Lake Lanier was the site for the November Spalding County Sportsman Club tournament a few years ago. Nine of us fished for eight hours and caught 19 bass weighing 31 pounds,15 ounces. That is a good average size for any lake and it is even better if you know most of the bass we caught were spotted bass. They tend to be smaller and lighter than largemouth.
James Pilgrim, Jr. had a limit of 5 keepers that weighed 9-2 for first. He had one of the prettiest spots I have ever seen, a 4 pound, 4 ounce fish that took big fish honors. Kwong Yu also had a limit and his 7-7 weight was good for second place. David Pilgrim had 4 keepers weighing 6-0 for third.
I caught only two spots but they weighed 5-8 and that was good for fourth place. I caught one on a jig and pig at 8:00 am and the other on the same bait at 2:00 pm. Both were on rocky points. My big one weighing 3-8 was the biggest spotted bass I have ever caught, but it wasn’t quite big enough!
James, David and Kwong said they caught their fish on worms in fairly deep water. They were fishing brush piles 20 to 30 feet deep. I am always amazed how deep the fish hold at Lanier. The shad I saw on my depthfinder were all 35 to 40 feet deep and other fish were holding under them. I caught a couple of little hybrids jigging a spoon in 40 feet of water.
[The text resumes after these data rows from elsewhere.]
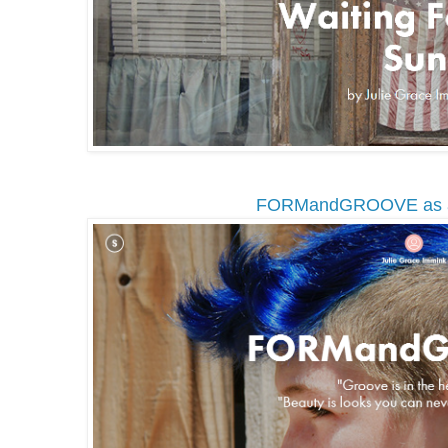
FORMandGROOVE as 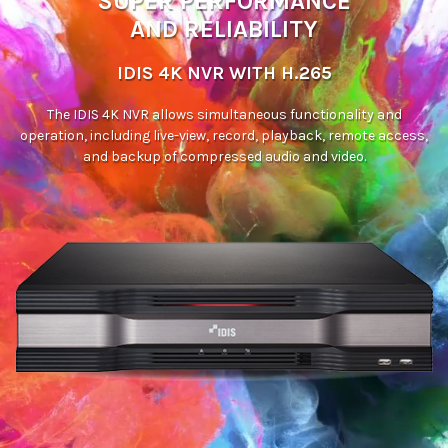
SUPER PERFORMANCE
AND RELIABILITY
IDIS 4K NVR WITH H.265
The IDIS 4K NVR allows simultaneous functionality and
operation, including live-view, record, playback, remote access,
and backup of compressed audio and video.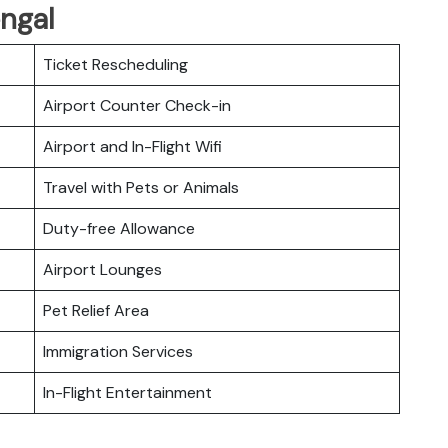
engal
Ticket Rescheduling
Airport Counter Check-in
Airport and In-Flight Wifi
Travel with Pets or Animals
Duty-free Allowance
Airport Lounges
Pet Relief Area
Immigration Services
In-Flight Entertainment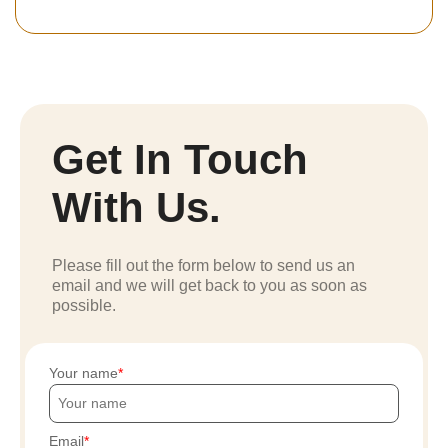
Get In Touch
With Us.
Please fill out the form below to send us an
email and we will get back to you as soon as
possible.
Your name
Email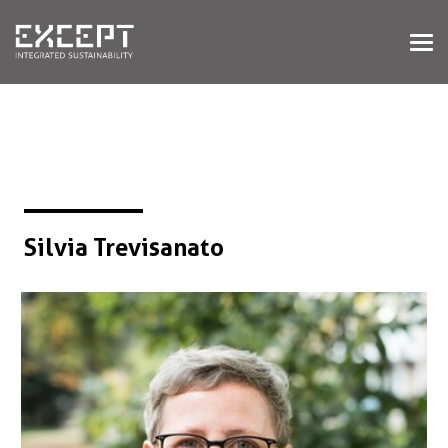
HOME
SERVICES
SERVICES OVERVIEW
BUILT & NATURAL ENVIRONMENT
ORGANIZATIONS & INDUSTRY
TRAINING & KNOWLEDGE
Silvia Trevisanato
PROJECTS
KNOWLEDGE
ABOUT US
ABOUT US
OUR APPROACH
CAREERS
NEWS & EVENTS
OUR TEAM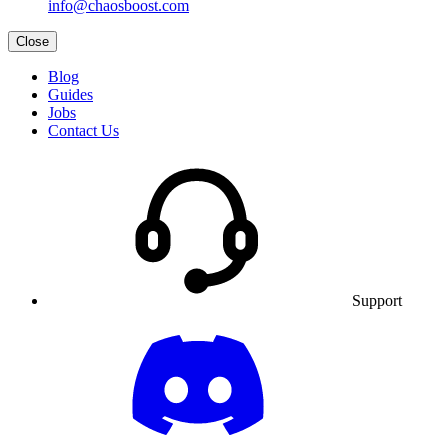
info@chaosboost.com
Close
Blog
Guides
Jobs
Contact Us
Support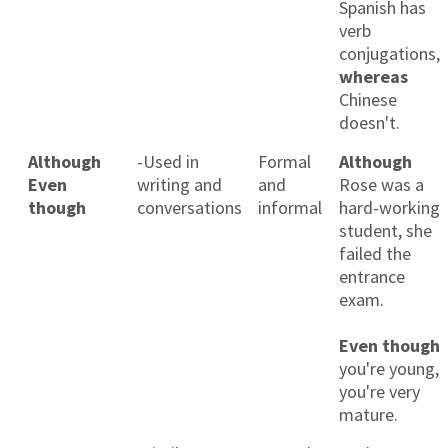
Spanish has
verb
conjugations,
whereas
Chinese
doesn't.
Although
-Used in
Formal
Although
Even
writing and
and
Rose was a
though
conversations
informal
hard-working
student, she
failed the
entrance
exam.
Even though
you're young,
you're very
mature.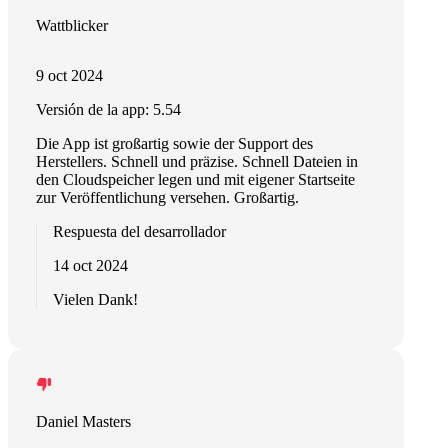
Wattblicker
9 oct 2024
Versión de la app: 5.54
Die App ist großartig sowie der Support des
Herstellers. Schnell und präzise. Schnell Dateien in
den Cloudspeicher legen und mit eigener Startseite
zur Veröffentlichung versehen. Großartig.
Respuesta del desarrollador
14 oct 2024
Vielen Dank!
Daniel Masters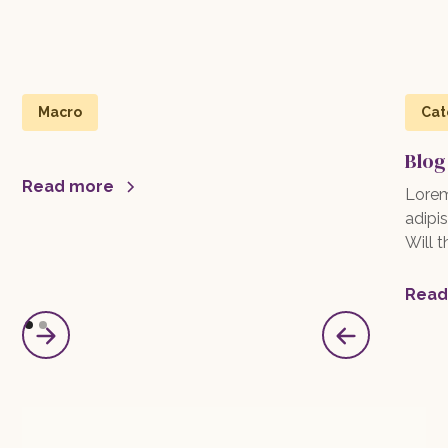
Macro
Cat
Blog
Read more
Lorem
adipis
Will 
Read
I never fish that deep on other lakes. I guess it is the clear water at Lanier. If you try Lanier anytime soon, plan of fishing deep water. Jigging spoons are a good way to fish that deep.
The pro fishermen found similar conditions at Lake Russell that year. They also caught fish deep. The winner jigged spoons and slow rolled a spinnerbait through standing timber in 30 feet of water. Russell also has very clear water. Remember, the clearer the water, the deeper the bass will usually hold.